__Source extract__:
• • • •

Help Center/ ModelArts/ ModelArts User Guide (Standard)/ Model Training/ Distributed Model Training/ Example: Creating a DDP Distributed Training Job (PyTorch + GPU)
Updated on 2024-10-29 GMT+08:00

Example: Creating a DDP Distributed Training Job (PyTorch + GPU)

This topic describes three methods of using a training job to start PyTorch DDP training and provides their sample code.

  • Use PyTorch preset images and run the mp.spawn command.
  • Use custom images.
    • Run the torch.distributed.launch command.
    • Run the torch.distributed.run command.

Creating a Training Job

  • Method 1: Use the preset PyTorch framework and run the mp.spawn command to start a training job.

    For details about parameters for creating a training job, see Table 1.

    Table 1 Creating a training job (preset image)

    Parameter

    Description

    Algorithm Type

    Select Custom algorithm.

    Boot Mode

    Select Preset image then PyTorch. Select a version as needed.

    Code Directory

    Select the training code path from your OBS bucket, for example, obs://test-modelarts/code/.

    Boot File

    Select the Python boot script of the training job in the code directory, for example, obs://test-modelarts/code/main.py.

    Hyperparameter

    To use a single-node multi-card flavor, set the hyperparameters world_size and rank.

    If you choose a flavor with multiple compute nodes, these hyperparameters are automatically set by ModelArts.

  • Method 2: Use a custom image and run the torch.distributed.launch command to start a training job.

    For details about parameters for creating a training job, see Table 2.

    Table 2 Creating a training job (custom image + torch.distributed.launch)

• • • •

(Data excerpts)
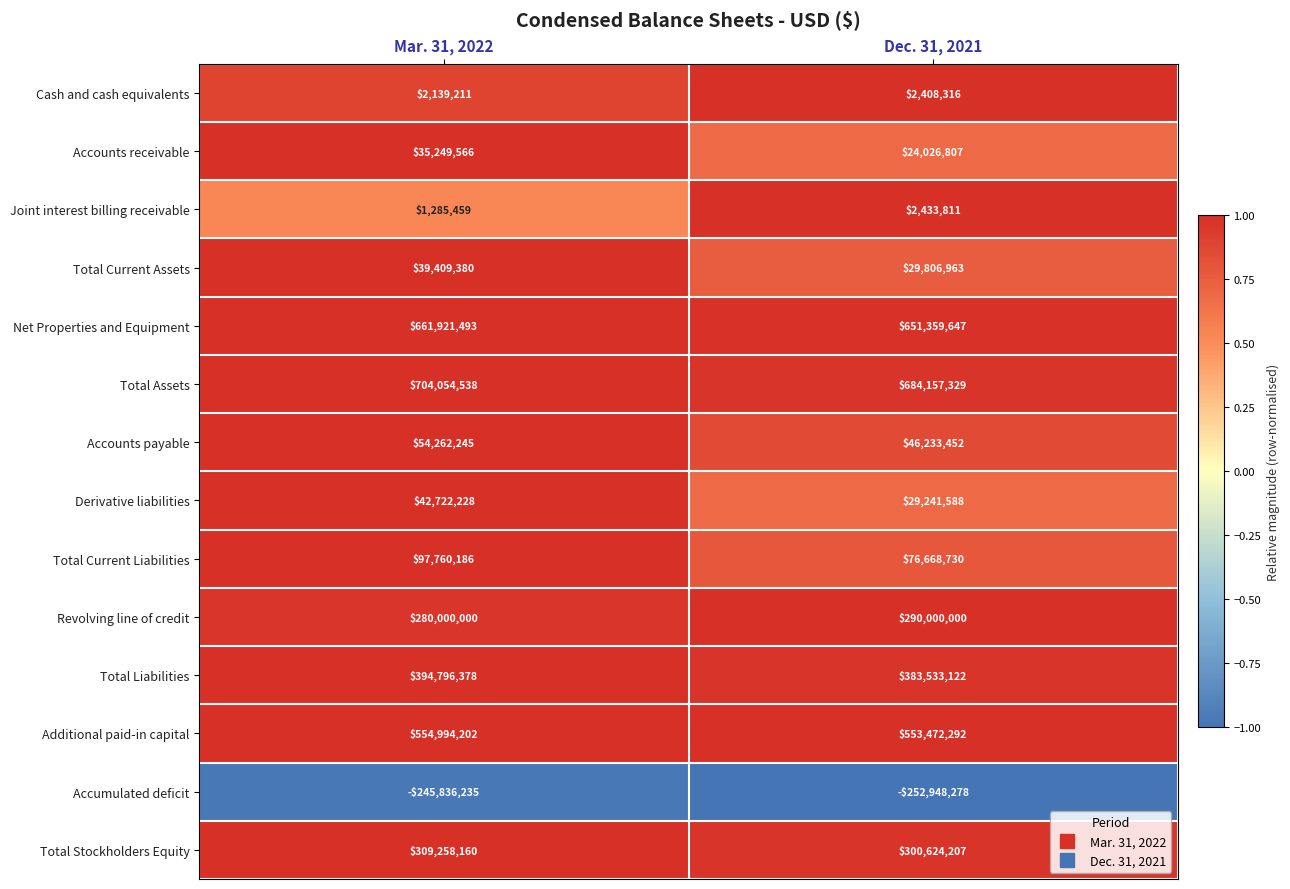

List the series in order of their peak value, highest first.

Total Assets, Net Properties and Equipment, Additional paid-in capital, Total Liabilities, Total Stockholders Equity, Revolving line of credit, Total Current Liabilities, Accounts payable, Derivative liabilities, Total Current Assets, Accounts receivable, Joint interest billing receivable, Cash and cash equivalents, Accumulated deficit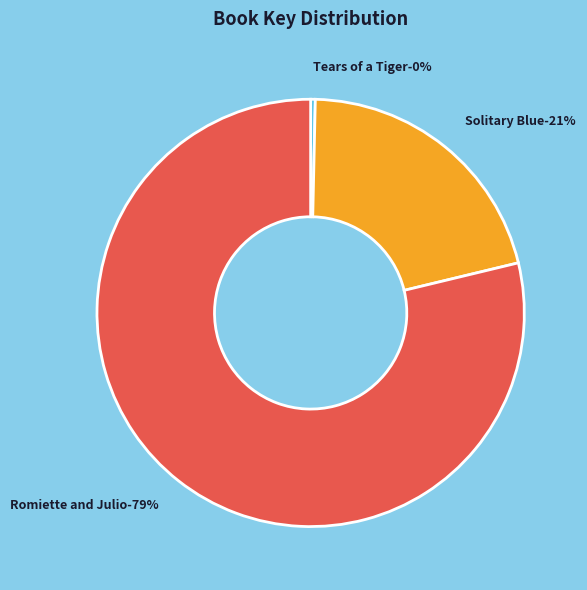

Is Solitary Blue
(331038) the majority of the pie?

No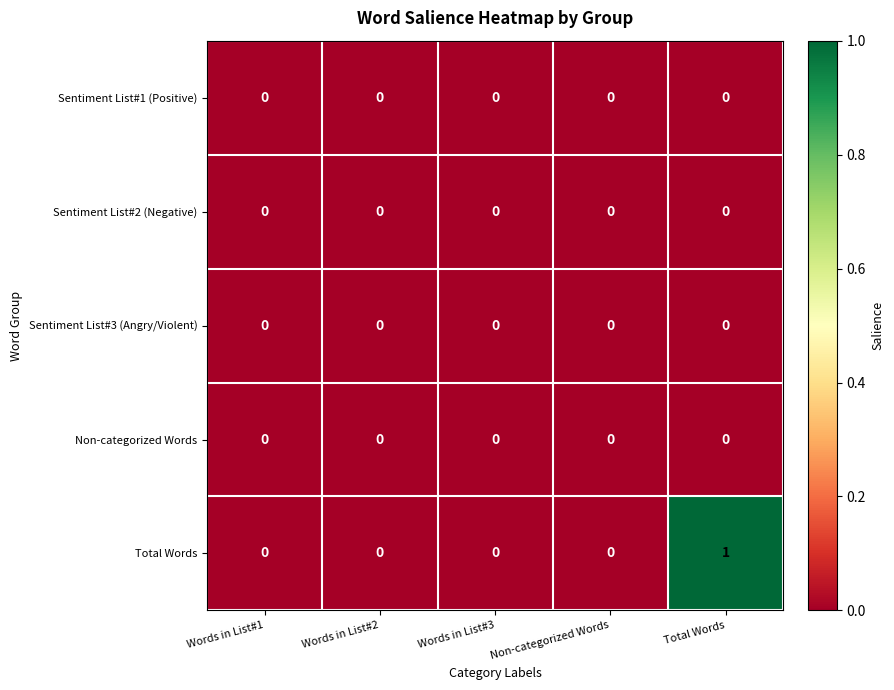

At which label does Total Words reach its peak?

Total Words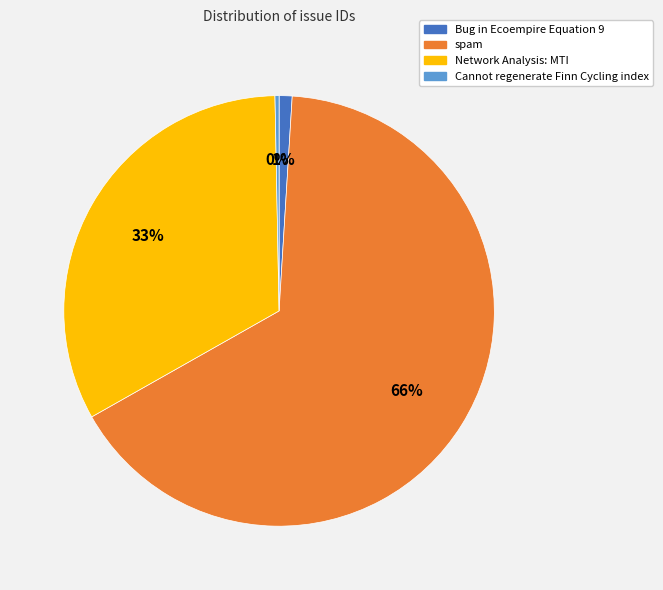

To the nearest percent, what is the difference between the largest and smallest slice percentages?

66%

• • • •

__Task statement__:
Answer these questions from the ModelArts DDP training guide, one line each:
1. Which command does Method 1 run to start the training job?
2. What example path is given for the boot file?
3. Which two hyperparameters must be set to use a single-node multi-card flavor?
You won't need the records for this.

__Answer for the task__:
1. The mp.spawn command.
2. obs://test-modelarts/code/main.py
3. world_size and rank.